* _取り組む作業_
むくみについての文章を読み、次の問いに答えてください。
1. 体重50kgの人では、血管内の水分量は約何Lですか。
2. 目瞼(まぶた)に浮腫が起きやすいのはなぜですか。
3. 透析患者では、体内の水分量は何によって大きく変動しますか。

* _提供テキスト_
□ □ □ □

Q60.透析患者にはどうして「むくみ」が起きやすいのですか。 

2004/12/14 (Tue)
A.浮腫(むくみ)の仕組みと透析患者に浮腫が起きやすい理由に分けて説明します。

《「浮腫(むくみ)」の仕組み》
人の体の水分量は、体重の約60%(体重50kgで約30L)です。そのうち、体重の40%(体重50kgで約20L)が細胞内、体重の15%(体重50kgで約7.5L)が組織間、体重の5%(体重50kgで約2.5L)が血管内に存在しています。このうち、組織間の水分量が増加した状態を「浮腫(むくみ)」と呼びます。
 「浮腫」の好発部位は目瞼(まぶた)や下腿ですが、目瞼(まぶた)に起きやすいのは、この部位の皮下組織がまばらで組織圧が低いためです。一方、下腿の場合は、重力の関係で水分が体の下側にたまりやすいためです。長期臥床中の患者については、脳梗塞の麻痺側や背中側にも出現しやすくなります。さらに増悪すると、皮下だけでなく胸水や腹水の貯留、陰嚢水腫等を合併してきます。

《透析患者に「浮腫(むくみ)」が起きやすい理由》
透析患者では無尿の場合が多く、腎臓で水分の管理ができなくなりますので、食事や飲水によって、体内の水分量が大きく変動することになります。

□ □ □ □

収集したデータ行
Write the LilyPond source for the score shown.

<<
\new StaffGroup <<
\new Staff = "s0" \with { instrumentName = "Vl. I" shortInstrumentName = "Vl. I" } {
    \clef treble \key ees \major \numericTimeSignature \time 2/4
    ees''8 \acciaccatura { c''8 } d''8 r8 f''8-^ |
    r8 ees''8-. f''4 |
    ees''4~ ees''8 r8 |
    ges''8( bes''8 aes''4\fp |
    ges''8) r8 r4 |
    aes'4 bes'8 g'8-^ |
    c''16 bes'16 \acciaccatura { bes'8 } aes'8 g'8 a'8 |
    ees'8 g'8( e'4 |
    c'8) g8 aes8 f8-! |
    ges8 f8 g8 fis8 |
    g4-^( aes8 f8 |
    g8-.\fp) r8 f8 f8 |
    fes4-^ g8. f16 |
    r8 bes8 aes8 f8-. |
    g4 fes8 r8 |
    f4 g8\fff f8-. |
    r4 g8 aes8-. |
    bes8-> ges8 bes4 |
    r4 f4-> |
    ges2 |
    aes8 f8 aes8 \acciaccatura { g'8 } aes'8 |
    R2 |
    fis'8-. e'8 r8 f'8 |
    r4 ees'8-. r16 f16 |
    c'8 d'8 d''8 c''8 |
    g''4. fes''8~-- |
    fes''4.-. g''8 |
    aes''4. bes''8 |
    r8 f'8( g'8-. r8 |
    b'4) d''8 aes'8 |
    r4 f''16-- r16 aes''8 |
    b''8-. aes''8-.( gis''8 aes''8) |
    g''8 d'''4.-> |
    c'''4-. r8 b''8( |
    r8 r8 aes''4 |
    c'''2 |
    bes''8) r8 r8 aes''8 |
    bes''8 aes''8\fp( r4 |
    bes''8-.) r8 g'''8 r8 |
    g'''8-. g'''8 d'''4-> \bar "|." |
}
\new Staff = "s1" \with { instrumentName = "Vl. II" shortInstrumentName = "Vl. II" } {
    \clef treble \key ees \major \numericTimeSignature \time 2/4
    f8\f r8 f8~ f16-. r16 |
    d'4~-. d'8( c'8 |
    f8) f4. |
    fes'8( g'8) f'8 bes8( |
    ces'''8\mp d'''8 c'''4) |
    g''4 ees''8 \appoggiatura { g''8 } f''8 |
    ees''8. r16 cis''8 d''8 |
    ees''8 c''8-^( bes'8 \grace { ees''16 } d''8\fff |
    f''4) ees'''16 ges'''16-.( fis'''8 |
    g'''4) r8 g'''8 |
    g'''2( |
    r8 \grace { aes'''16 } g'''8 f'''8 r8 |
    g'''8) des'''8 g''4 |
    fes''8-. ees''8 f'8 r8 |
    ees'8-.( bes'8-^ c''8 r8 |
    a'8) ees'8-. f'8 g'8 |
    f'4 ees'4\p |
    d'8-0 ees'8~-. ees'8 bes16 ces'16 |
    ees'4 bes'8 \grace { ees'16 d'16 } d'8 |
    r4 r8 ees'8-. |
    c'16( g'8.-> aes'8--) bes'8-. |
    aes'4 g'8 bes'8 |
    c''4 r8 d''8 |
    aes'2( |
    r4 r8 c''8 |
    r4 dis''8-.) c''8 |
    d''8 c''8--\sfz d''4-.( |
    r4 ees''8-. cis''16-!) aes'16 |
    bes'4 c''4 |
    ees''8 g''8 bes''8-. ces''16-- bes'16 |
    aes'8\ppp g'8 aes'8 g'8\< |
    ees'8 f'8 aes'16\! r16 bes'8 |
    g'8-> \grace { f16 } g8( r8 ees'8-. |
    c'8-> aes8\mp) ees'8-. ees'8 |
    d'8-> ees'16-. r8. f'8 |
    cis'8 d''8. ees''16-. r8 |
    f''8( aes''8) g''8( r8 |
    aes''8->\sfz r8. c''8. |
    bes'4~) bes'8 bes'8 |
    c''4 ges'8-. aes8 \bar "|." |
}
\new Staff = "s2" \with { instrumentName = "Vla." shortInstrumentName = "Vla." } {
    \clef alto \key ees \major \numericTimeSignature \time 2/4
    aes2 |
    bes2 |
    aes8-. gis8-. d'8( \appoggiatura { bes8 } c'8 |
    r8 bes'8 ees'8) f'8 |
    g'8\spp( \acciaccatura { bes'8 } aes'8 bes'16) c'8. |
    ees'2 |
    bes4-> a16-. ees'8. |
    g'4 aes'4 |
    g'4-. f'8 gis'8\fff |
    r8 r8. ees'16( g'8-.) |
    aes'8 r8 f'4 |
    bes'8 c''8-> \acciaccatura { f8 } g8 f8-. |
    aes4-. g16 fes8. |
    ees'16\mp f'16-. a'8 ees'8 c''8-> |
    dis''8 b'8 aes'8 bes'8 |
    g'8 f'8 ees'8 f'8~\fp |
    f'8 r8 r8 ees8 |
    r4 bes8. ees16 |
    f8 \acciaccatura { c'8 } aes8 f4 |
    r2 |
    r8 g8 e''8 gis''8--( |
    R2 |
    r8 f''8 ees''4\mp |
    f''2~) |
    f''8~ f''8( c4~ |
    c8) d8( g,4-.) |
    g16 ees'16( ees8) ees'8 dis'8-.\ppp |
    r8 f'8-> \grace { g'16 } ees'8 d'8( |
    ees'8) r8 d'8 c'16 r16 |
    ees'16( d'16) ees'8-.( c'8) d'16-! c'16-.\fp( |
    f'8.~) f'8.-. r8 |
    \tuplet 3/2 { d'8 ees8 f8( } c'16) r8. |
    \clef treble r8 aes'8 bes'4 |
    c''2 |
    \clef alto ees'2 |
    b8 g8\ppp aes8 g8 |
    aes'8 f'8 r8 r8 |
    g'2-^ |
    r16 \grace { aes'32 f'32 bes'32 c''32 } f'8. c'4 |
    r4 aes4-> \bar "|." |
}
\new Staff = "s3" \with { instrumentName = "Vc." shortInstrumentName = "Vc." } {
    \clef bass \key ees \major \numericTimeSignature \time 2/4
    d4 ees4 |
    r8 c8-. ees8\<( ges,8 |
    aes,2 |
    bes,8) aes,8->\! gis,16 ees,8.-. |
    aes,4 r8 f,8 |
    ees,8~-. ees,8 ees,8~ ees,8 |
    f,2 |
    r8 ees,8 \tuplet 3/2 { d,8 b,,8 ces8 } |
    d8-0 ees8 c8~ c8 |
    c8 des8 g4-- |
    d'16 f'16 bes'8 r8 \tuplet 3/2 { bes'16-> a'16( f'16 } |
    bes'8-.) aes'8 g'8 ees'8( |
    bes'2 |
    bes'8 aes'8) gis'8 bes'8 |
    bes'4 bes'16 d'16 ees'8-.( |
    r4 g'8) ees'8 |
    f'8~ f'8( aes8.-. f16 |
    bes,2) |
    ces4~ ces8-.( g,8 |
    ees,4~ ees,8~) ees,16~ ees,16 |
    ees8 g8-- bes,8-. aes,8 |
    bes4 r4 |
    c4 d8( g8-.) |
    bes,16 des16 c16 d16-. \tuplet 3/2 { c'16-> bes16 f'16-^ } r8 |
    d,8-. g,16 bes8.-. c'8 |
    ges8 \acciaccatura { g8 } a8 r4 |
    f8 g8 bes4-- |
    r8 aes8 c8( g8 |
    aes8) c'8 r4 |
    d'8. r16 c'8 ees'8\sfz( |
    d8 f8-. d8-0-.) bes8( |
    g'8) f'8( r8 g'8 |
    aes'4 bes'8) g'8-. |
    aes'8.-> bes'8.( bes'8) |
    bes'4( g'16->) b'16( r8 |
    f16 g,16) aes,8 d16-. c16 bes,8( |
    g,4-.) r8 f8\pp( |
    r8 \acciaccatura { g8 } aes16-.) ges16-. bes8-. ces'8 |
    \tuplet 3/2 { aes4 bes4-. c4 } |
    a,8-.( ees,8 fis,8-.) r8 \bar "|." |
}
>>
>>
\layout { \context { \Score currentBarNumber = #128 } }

□ □ □ □

* _模範解答_
1. 約2.5L
2. 皮下組織がまばらで組織圧が低いため
3. 食事や飲水